Extracted records:
********
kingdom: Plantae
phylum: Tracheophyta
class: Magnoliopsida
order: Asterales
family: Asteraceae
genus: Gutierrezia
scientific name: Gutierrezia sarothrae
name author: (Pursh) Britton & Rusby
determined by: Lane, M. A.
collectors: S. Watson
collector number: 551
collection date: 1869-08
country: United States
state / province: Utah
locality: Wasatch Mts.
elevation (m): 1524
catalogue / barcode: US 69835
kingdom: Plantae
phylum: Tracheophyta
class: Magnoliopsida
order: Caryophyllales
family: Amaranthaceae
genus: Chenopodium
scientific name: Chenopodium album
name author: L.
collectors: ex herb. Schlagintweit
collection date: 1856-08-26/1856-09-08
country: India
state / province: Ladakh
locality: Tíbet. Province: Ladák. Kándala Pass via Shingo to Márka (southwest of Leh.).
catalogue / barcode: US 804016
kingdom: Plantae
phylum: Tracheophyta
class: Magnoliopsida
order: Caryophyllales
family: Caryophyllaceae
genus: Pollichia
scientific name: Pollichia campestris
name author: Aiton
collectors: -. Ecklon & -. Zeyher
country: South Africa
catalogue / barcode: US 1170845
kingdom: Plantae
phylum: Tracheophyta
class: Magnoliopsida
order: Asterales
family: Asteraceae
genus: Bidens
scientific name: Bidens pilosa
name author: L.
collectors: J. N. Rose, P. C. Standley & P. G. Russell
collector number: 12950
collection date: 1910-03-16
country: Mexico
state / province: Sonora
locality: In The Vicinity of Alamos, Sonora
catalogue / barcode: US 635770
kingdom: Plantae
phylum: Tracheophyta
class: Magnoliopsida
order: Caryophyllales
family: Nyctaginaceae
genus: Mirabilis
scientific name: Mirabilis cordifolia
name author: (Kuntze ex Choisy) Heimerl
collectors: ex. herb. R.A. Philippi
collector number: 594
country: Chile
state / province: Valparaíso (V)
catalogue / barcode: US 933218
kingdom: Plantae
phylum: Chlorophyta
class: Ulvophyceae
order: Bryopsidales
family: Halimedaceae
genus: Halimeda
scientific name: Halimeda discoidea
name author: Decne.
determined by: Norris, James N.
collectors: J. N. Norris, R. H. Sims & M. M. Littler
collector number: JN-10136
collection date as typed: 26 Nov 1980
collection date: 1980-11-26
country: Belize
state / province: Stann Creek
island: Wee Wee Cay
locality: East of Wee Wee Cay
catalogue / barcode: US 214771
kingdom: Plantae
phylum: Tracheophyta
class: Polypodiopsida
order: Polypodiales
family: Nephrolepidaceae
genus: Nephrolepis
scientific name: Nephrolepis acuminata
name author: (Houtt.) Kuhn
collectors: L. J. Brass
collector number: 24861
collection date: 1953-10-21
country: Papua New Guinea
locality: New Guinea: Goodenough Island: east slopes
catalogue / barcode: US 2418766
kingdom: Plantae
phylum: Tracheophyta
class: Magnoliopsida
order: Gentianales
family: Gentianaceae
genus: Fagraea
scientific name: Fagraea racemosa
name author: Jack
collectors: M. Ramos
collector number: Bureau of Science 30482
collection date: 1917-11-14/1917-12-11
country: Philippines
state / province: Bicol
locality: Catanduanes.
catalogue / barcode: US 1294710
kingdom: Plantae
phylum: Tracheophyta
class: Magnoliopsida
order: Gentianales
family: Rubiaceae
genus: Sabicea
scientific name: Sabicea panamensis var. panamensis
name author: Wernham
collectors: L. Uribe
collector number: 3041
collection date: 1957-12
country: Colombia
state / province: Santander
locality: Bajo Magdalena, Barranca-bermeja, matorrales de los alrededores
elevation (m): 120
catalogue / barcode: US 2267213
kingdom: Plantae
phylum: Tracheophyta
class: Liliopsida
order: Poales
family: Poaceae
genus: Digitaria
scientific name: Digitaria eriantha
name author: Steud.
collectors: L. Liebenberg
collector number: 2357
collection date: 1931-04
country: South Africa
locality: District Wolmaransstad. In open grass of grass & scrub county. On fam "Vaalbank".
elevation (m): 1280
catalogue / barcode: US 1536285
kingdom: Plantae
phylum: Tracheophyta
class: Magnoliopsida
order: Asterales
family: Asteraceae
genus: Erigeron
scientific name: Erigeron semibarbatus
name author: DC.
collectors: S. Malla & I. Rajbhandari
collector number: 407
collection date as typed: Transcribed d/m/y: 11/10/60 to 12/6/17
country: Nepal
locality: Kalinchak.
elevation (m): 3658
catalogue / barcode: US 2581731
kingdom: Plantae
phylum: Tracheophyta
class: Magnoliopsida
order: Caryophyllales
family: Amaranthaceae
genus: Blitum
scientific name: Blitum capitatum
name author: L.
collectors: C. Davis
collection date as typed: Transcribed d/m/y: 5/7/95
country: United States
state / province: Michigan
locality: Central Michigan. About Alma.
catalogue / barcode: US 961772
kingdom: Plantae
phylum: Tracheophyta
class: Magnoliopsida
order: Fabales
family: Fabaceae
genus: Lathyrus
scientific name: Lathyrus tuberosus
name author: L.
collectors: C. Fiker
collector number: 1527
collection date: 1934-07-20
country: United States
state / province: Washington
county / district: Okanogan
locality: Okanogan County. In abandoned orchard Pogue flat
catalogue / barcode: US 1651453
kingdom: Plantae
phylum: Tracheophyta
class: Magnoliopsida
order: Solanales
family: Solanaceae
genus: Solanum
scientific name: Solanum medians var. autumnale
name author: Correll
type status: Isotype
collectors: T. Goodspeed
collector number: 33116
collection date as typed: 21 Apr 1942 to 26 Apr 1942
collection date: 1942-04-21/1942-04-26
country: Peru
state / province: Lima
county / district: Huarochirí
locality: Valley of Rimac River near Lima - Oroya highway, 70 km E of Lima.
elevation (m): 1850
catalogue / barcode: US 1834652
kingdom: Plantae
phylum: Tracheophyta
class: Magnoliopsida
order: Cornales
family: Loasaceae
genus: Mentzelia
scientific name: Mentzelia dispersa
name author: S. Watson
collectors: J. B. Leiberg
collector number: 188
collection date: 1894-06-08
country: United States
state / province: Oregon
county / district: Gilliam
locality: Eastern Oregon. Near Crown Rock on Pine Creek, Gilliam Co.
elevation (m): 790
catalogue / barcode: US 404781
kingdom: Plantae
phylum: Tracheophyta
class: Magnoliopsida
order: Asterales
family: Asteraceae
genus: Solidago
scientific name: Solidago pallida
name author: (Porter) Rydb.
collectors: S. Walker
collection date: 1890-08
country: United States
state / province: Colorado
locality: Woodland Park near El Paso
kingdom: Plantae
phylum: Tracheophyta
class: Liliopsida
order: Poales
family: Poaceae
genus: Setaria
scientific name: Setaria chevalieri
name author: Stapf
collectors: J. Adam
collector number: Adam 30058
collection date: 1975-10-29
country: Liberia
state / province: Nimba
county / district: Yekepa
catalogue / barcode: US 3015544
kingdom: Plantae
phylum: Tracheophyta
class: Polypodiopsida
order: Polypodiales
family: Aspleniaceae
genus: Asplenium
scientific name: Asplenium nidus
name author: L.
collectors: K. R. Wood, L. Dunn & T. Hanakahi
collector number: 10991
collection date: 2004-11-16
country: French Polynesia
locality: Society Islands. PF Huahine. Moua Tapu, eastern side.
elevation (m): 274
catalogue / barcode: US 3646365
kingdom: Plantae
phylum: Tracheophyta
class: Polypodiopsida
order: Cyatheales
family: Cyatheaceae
********
== Exercise ==
Convert the material, from its first line through the line containing "scientific name: Halimeda discoidea", into a Markdown table with columns Row and Line, numbering each line and skipping blank lines.

== Result of the task ==
| Row | Line |
|---|---|
| 1 | kingdom: Plantae |
| 2 | phylum: Tracheophyta |
| 3 | class: Magnoliopsida |
| 4 | order: Asterales |
| 5 | family: Asteraceae |
| 6 | genus: Gutierrezia |
| 7 | scientific name: Gutierrezia sarothrae |
| 8 | name author: (Pursh) Britton & Rusby |
| 9 | determined by: Lane, M. A. |
| 10 | collectors: S. Watson |
| 11 | collector number: 551 |
| 12 | collection date: 1869-08 |
| 13 | country: United States |
| 14 | state / province: Utah |
| 15 | locality: Wasatch Mts. |
| 16 | elevation (m): 1524 |
| 17 | catalogue / barcode: US 69835 |
| 18 | kingdom: Plantae |
| 19 | phylum: Tracheophyta |
| 20 | class: Magnoliopsida |
| 21 | order: Caryophyllales |
| 22 | family: Amaranthaceae |
| 23 | genus: Chenopodium |
| 24 | scientific name: Chenopodium album |
| 25 | name author: L. |
| 26 | collectors: ex herb. Schlagintweit |
| 27 | collection date: 1856-08-26/1856-09-08 |
| 28 | country: India |
| 29 | state / province: Ladakh |
| 30 | locality: Tíbet. Province: Ladák. Kándala Pass via Shingo to Márka (southwest of Leh.). |
| 31 | catalogue / barcode: US 804016 |
| 32 | kingdom: Plantae |
| 33 | phylum: Tracheophyta |
| 34 | class: Magnoliopsida |
| 35 | order: Caryophyllales |
| 36 | family: Caryophyllaceae |
| 37 | genus: Pollichia |
| 38 | scientific name: Pollichia campestris |
| 39 | name author: Aiton |
| 40 | collectors: -. Ecklon & -. Zeyher |
| 41 | country: South Africa |
| 42 | catalogue / barcode: US 1170845 |
| 43 | kingdom: Plantae |
| 44 | phylum: Tracheophyta |
| 45 | class: Magnoliopsida |
| 46 | order: Asterales |
| 47 | family: Asteraceae |
| 48 | genus: Bidens |
| 49 | scientific name: Bidens pilosa |
| 50 | name author: L. |
| 51 | collectors: J. N. Rose, P. C. Standley & P. G. Russell |
| 52 | collector number: 12950 |
| 53 | collection date: 1910-03-16 |
| 54 | country: Mexico |
| 55 | state / province: Sonora |
| 56 | locality: In The Vicinity of Alamos, Sonora |
| 57 | catalogue / barcode: US 635770 |
| 58 | kingdom: Plantae |
| 59 | phylum: Tracheophyta |
| 60 | class: Magnoliopsida |
| 61 | order: Caryophyllales |
| 62 | family: Nyctaginaceae |
| 63 | genus: Mirabilis |
| 64 | scientific name: Mirabilis cordifolia |
| 65 | name author: (Kuntze ex Choisy) Heimerl |
| 66 | collectors: ex. herb. R.A. Philippi |
| 67 | collector number: 594 |
| 68 | country: Chile |
| 69 | state / province: Valparaíso (V) |
| 70 | catalogue / barcode: US 933218 |
| 71 | kingdom: Plantae |
| 72 | phylum: Chlorophyta |
| 73 | class: Ulvophyceae |
| 74 | order: Bryopsidales |
| 75 | family: Halimedaceae |
| 76 | genus: Halimeda |
| 77 | scientific name: Halimeda discoidea |